**** Passage shown ****
Java bindings -> Javascript?

B

Blitzen

There is a relatively small, simple text-manipulation library written
in C (called liblouis) that does string manipulation with lots of
conditionals. Someone has written Java bindings for it - if that's the
case, does that mean it will work in Javascript? If not, what all may
be involved in writing Javacript bindings for either a Java or C
library?
 
M

Michael Haufe (\TNO\)

No, Java and JavaScript are two separate languages.

Mozilla used to support LiveConnect in the browser which may support
this. Rhino I think still supports calls to Java. I agree that it may
be wisest to just port the code to JavaScript.
 
V

VK

Blitzen said:
There is a relatively small, simple text-manipulation library written
in C (called liblouis) that does string manipulation with lots of
conditionals. Someone has written Java bindings for it - if that's the
case, does that mean it will work in Javascript? If not, what all may
be involved in writing Javacript bindings for either a Java or C
library?

What do you mean by that exactly? Unless directly patching the JS
engine and using it in a non-so-natively-browser environment, your
only option is to write an embedded applet for HTML page with some
public methods in it so JavaScript could intercommunicate with it -
wherever JVM would be available which is about 4% worldwide but may be
up to 100% your own office-wide. Even in the last case you don't get
any substantial benefits from using Java because it would be run just
like any other equal rights object's process, say an animagif sequence
frame change on the page. Thread resource management doesn't do any so
good because the max you can get is 100% of those rather humble
resources given to your applet by the OS dispatcher. The failure to
realize that ended up some really cool (S)FTP clients and some really
interesting encryption systems like BouncyCastle. So unless I
misinterpreted your question, please stay server-side and RMI with
JavaScript with the always possible JS-disabled situation fall back.
****
> **Work instruction A**:
In the thread on Java bindings and JavaScript, condense the paragraph beginning "Mozilla used to support LiveConnect" into one shorter sentence that keeps its main points.
> **Work instruction B**:
Resume the thread on Java bindings and JavaScript, picking up right after its final sentence.
**** Data records ****
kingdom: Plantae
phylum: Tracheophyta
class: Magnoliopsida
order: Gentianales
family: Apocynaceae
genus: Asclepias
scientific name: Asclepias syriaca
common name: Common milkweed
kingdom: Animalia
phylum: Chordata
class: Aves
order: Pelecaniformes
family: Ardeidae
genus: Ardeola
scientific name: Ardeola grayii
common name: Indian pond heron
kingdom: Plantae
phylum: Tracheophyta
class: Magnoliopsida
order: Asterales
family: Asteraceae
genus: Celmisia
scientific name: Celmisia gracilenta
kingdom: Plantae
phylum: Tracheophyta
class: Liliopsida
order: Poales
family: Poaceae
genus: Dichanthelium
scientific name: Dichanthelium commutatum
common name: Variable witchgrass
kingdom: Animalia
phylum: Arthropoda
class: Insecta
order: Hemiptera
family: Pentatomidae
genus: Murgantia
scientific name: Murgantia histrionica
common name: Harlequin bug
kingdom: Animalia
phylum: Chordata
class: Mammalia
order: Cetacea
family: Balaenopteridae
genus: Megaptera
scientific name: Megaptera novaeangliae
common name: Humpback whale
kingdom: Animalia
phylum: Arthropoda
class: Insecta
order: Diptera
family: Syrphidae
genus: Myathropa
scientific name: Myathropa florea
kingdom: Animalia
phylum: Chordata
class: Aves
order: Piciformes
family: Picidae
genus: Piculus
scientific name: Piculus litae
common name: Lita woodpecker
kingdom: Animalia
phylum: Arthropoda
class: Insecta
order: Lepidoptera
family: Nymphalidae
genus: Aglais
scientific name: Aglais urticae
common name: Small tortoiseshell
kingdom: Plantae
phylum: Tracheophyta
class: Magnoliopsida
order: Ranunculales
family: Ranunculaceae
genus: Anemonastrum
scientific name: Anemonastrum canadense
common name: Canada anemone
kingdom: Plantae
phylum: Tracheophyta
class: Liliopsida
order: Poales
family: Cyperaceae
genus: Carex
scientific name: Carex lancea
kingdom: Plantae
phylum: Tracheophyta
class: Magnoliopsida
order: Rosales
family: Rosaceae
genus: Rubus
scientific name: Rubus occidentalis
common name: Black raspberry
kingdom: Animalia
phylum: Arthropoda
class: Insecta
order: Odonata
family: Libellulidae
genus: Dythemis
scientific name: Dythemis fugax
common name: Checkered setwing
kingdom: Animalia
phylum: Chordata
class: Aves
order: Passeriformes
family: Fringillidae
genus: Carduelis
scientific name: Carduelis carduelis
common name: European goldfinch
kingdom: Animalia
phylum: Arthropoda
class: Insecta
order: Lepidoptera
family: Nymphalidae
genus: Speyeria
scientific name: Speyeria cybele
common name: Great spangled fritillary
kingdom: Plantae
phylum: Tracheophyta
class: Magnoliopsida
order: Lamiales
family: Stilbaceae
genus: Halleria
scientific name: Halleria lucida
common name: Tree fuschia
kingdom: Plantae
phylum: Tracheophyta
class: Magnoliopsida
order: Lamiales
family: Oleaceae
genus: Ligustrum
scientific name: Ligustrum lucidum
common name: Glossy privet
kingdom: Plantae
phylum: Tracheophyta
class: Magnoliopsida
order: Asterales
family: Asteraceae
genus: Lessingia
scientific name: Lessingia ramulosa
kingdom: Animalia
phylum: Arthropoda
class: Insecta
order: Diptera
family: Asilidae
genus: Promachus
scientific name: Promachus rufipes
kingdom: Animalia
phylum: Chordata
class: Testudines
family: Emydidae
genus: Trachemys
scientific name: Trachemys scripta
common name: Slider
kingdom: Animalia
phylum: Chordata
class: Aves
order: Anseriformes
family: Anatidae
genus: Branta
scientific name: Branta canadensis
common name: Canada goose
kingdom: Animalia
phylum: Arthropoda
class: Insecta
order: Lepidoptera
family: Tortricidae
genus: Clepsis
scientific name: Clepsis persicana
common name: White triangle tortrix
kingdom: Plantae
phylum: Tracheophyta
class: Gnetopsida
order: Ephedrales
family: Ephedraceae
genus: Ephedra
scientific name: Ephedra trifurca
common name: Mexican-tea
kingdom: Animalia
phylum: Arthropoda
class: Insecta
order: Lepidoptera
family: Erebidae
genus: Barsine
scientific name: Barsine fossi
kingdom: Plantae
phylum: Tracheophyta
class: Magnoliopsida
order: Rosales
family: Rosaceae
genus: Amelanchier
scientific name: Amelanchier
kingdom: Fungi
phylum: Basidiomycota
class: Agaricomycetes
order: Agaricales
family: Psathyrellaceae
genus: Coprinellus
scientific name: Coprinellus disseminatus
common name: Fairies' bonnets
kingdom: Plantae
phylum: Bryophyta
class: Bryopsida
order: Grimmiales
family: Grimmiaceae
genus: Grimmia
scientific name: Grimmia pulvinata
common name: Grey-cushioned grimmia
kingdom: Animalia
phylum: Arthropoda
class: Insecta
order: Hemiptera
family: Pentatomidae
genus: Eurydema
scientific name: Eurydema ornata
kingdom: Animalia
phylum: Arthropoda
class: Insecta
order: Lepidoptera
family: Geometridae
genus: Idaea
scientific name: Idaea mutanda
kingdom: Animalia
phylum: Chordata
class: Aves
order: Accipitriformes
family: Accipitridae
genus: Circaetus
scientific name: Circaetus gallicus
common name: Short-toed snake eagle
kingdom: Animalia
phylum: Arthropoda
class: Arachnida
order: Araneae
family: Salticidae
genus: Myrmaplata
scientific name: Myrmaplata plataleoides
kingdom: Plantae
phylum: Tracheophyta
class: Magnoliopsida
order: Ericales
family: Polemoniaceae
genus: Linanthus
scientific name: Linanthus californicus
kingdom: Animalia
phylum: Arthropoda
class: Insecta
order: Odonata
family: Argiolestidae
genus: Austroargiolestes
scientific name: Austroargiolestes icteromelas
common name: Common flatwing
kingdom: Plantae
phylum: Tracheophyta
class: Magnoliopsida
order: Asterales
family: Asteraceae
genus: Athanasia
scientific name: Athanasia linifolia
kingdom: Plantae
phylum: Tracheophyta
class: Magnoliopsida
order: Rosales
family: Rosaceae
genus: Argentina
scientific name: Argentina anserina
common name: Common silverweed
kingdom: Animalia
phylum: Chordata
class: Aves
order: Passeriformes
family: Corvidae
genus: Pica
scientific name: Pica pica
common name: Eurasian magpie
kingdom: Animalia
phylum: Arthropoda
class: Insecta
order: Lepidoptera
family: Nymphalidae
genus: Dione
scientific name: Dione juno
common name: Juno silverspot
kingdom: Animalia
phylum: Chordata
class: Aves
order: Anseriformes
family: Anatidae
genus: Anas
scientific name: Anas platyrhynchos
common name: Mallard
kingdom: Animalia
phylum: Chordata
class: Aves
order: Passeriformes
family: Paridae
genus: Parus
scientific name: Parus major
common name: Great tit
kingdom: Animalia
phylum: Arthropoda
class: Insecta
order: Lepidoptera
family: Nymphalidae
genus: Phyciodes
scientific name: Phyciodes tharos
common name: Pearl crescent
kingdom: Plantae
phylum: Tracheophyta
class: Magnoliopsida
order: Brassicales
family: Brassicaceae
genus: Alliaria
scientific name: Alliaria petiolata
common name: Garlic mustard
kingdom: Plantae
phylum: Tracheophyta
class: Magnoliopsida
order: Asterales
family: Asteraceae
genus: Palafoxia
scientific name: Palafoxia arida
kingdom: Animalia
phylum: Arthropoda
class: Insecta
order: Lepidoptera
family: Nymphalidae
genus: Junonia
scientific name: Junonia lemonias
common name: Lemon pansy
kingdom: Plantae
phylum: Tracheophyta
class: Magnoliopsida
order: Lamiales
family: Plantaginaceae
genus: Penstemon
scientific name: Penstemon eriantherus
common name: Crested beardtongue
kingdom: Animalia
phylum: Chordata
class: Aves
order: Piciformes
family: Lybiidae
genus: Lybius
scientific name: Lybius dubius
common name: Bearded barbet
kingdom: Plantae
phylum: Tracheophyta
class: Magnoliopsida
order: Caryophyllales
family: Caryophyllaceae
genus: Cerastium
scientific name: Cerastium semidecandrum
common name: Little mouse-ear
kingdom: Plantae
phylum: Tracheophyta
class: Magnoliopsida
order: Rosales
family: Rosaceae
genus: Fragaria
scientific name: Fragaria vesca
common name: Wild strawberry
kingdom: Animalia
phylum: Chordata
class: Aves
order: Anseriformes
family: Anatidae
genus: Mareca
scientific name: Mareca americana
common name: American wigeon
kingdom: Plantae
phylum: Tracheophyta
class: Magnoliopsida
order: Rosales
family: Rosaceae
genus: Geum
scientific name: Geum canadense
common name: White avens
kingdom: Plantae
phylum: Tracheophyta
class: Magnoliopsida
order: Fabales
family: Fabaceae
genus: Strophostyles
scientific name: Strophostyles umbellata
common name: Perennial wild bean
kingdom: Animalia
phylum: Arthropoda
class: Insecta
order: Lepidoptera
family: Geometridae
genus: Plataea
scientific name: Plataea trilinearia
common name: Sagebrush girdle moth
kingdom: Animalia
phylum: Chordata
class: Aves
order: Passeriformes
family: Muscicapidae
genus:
****
> **Answer box A**:
Mozilla's browser once supported LiveConnect, which may allow this, and Rhino probably still supports calls to Java, but porting the code to JavaScript may be the wisest choice.

> **Answer box B**:
W

wilq

There is a relatively small, simple text-manipulation library written
in C (called liblouis) that does string manipulation with lots of
conditionals. Someone has written Java bindings for it - if that's the
case, does that mean it will work in Javascript? If not, what all may
be involved in writing Javacript bindings for either a Java or C
library?

You can teoretically look at:

https://developer.mozilla.org/en/Core_JavaScript_1.5_Reference/Global_Objects/Packages


At least I saw Java code working from Javascript in Firefox and IE6
(!!!), but I would not rely on that, because it requires a JVM to be
installed on client computer.
 
B

Blitzen

Thanks for your replies. Yes, it's a Braille editor, with only a
handful of subroutines. The only ones I need are for translating
"grade 1 Braille" (regular words like we spell them) into "grade 2
braille" (a more efficient abbreviation system to make large-font
braille books take less paper) which use pre-written translation
tables (CTB files). It is a large hash of abbreviations to their full
text equivalents, but also has lots of nested conditionals for things
like whether you're in an open quote, a number sequence, etc. It would
probably be a tedious but straightforward task of translating these
functions to Javascript which with all its text manipulation methods
would probably do it all more elegantly than C; I just want to make
sure I'm not going to spend the several days re-inventing the wheel if
there's a way to use it as-is in a client-side JS applet.